§ **REQUIRED ACTION 1**:
List the dates on which the Trust Agreement was amended, according to the first WHEREAS clause of the trust agreement amendment.
§ **REQUIRED ACTION 2**:
In the trust agreement amendment, which company acts as trustee?

§ **READING TEXT**:
FIFTH AMENDMENT TO THEINVESTMENT MANAGEMENT TRUST AGREEMENT

This Amendment No. 5 (this “Amendment”), dated as of June 5, 2025, to the Investment Management Trust Agreement (as defined below) is made by and between Inception Growth Acquisition Limited (the “Company”) and Continental Stock Transfer & Trust Company, as trustee (“Trustee”). All terms used but not defined herein shall have the meanings assigned to them in the Trust Agreement.

WHEREAS, the Company and the Trustee entered into an Investment Management Trust Agreement, dated December 8, 2021, as amended on March 13, 2023, September 8, 2023, June 4, 2024 and December 6, 2024 (the “Trust Agreement”);

WHEREAS, Section 1(i) of the Trust Agreement sets forth the terms that govern the liquidation of the Trust Account under the circumstances described therein; and

WHEREAS, at a Stockholders Meeting of the Company held on June 5, 2025, the Company’s stockholders approved a proposal to amend the Trust Agreement to provide the Company with the discretion to extend the date on which to commence liquidating the Trust Account by four (4) times for an additional one (1) month each time from June 13, 2025 to October 13, 2025 by depositing into the trust account an aggregate amount equal to $0.075 multiplied by the issued and outstanding shares of common stock of the Company issued in the IPO that has not been redeemed for each one-month extension in the event the Company has not consummated a business combination by June 13, 2025.

NOW THEREFORE, IT IS AGREED:

  1. Preamble. The fifth WHEREAS clause in the preamble of the Trust Agreement is hereby amended and restated to read as follows:

“WHEREAS, if a Business Combination is not consummated within the 42-month period following the closing of the Offering, or up to 46 months if the Company extends the period of time by four one-month periods (each, an “Extension”), by depositing an aggregate amount equal to $0.075 multiplied by the issued and outstanding shares of common stock of the Company issued in the IPO that has not been redeemed for each one-month extension (each, an “Applicable Deadline”), as applicable; and;”

  1. Exhibit D. Exhibit D of the Trust Agreement is hereby amended and restated in its entirety as follows.

[Letterhead of Company]

[Insert date]

Continental Stock Transfer & Trust Company

One State Street, 30^th^ Floor

New York, New York 10004

Attn: Francis Wolf & Celeste Gonzalez

Re: Trust Account — Extension Letter

Dear Mr. Wolf and Ms. Gonzalez:

Pursuant to Section 1(j) of the Investment Management Trust Agreement between Inception Growth Acquisition Limited (“Company”) and Continental Stock Transfer & Trust Company, dated as of December 8, 2021, as amended on March 13, 2023, September 8, 2023, June 4, 2024, December 6, 2024 and June 5, 2025 (“Trust Agreement”), this is to advise you that the Company is extending the time available in order to consummate a Business Combination with the Target Businesses for an additional one (1) month, from _______ to _________ (the “Extension”).

§ **EXTRACTED MATERIAL**:

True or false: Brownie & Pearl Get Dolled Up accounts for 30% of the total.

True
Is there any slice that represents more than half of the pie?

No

--

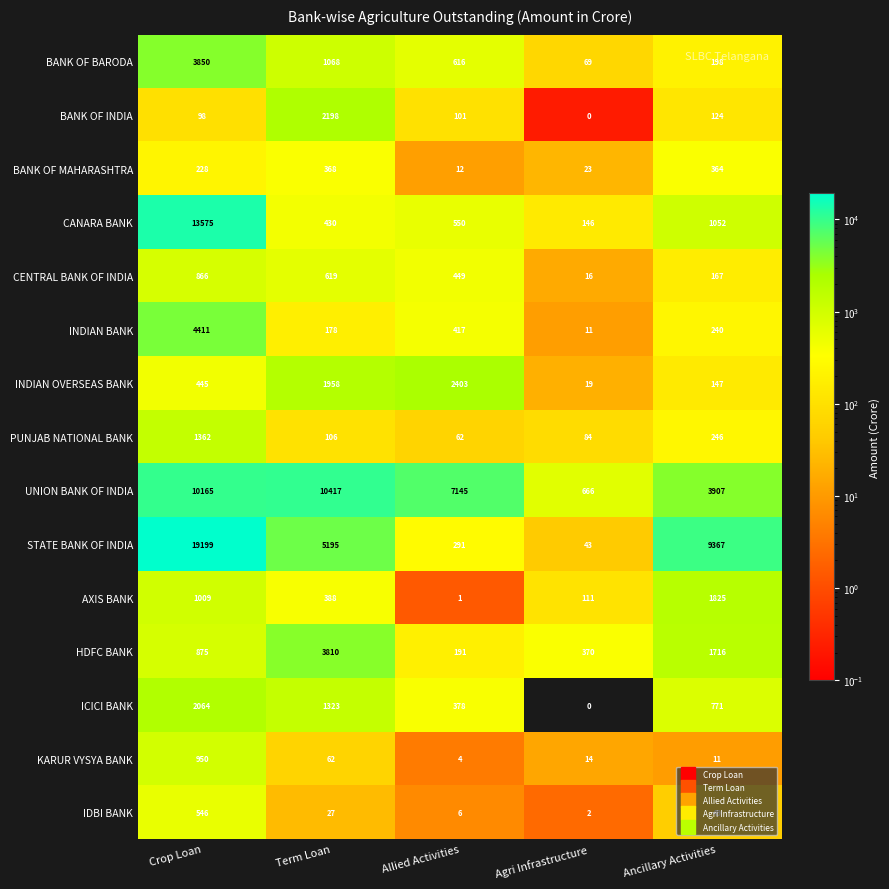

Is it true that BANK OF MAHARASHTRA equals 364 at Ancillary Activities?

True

---

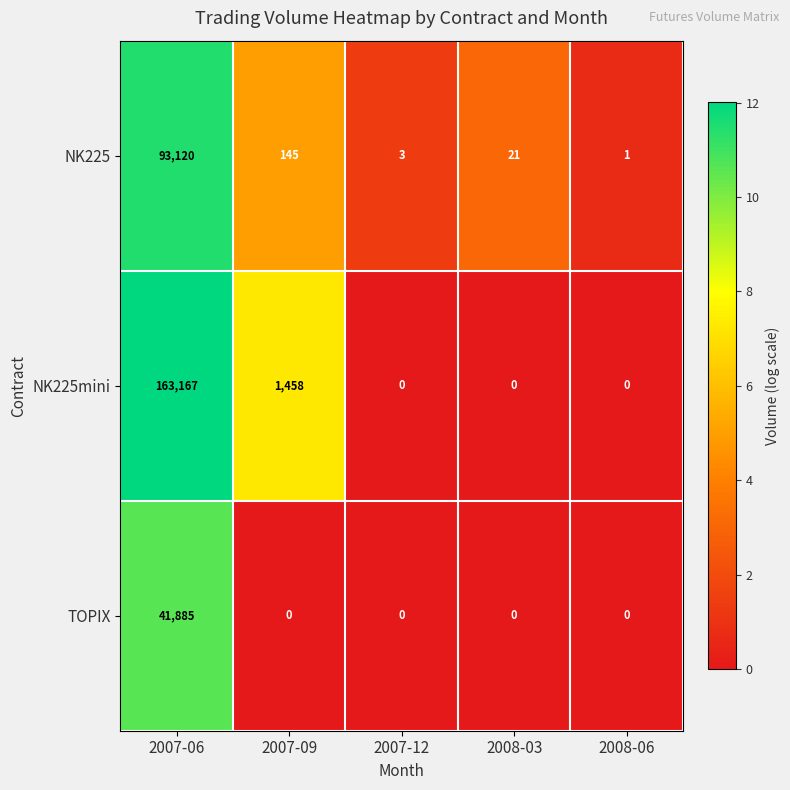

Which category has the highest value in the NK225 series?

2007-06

§ **SOLUTION 1**:
March 13, 2023; September 8, 2023; June 4, 2024; December 6, 2024

§ **SOLUTION 2**:
Continental Stock Transfer & Trust Company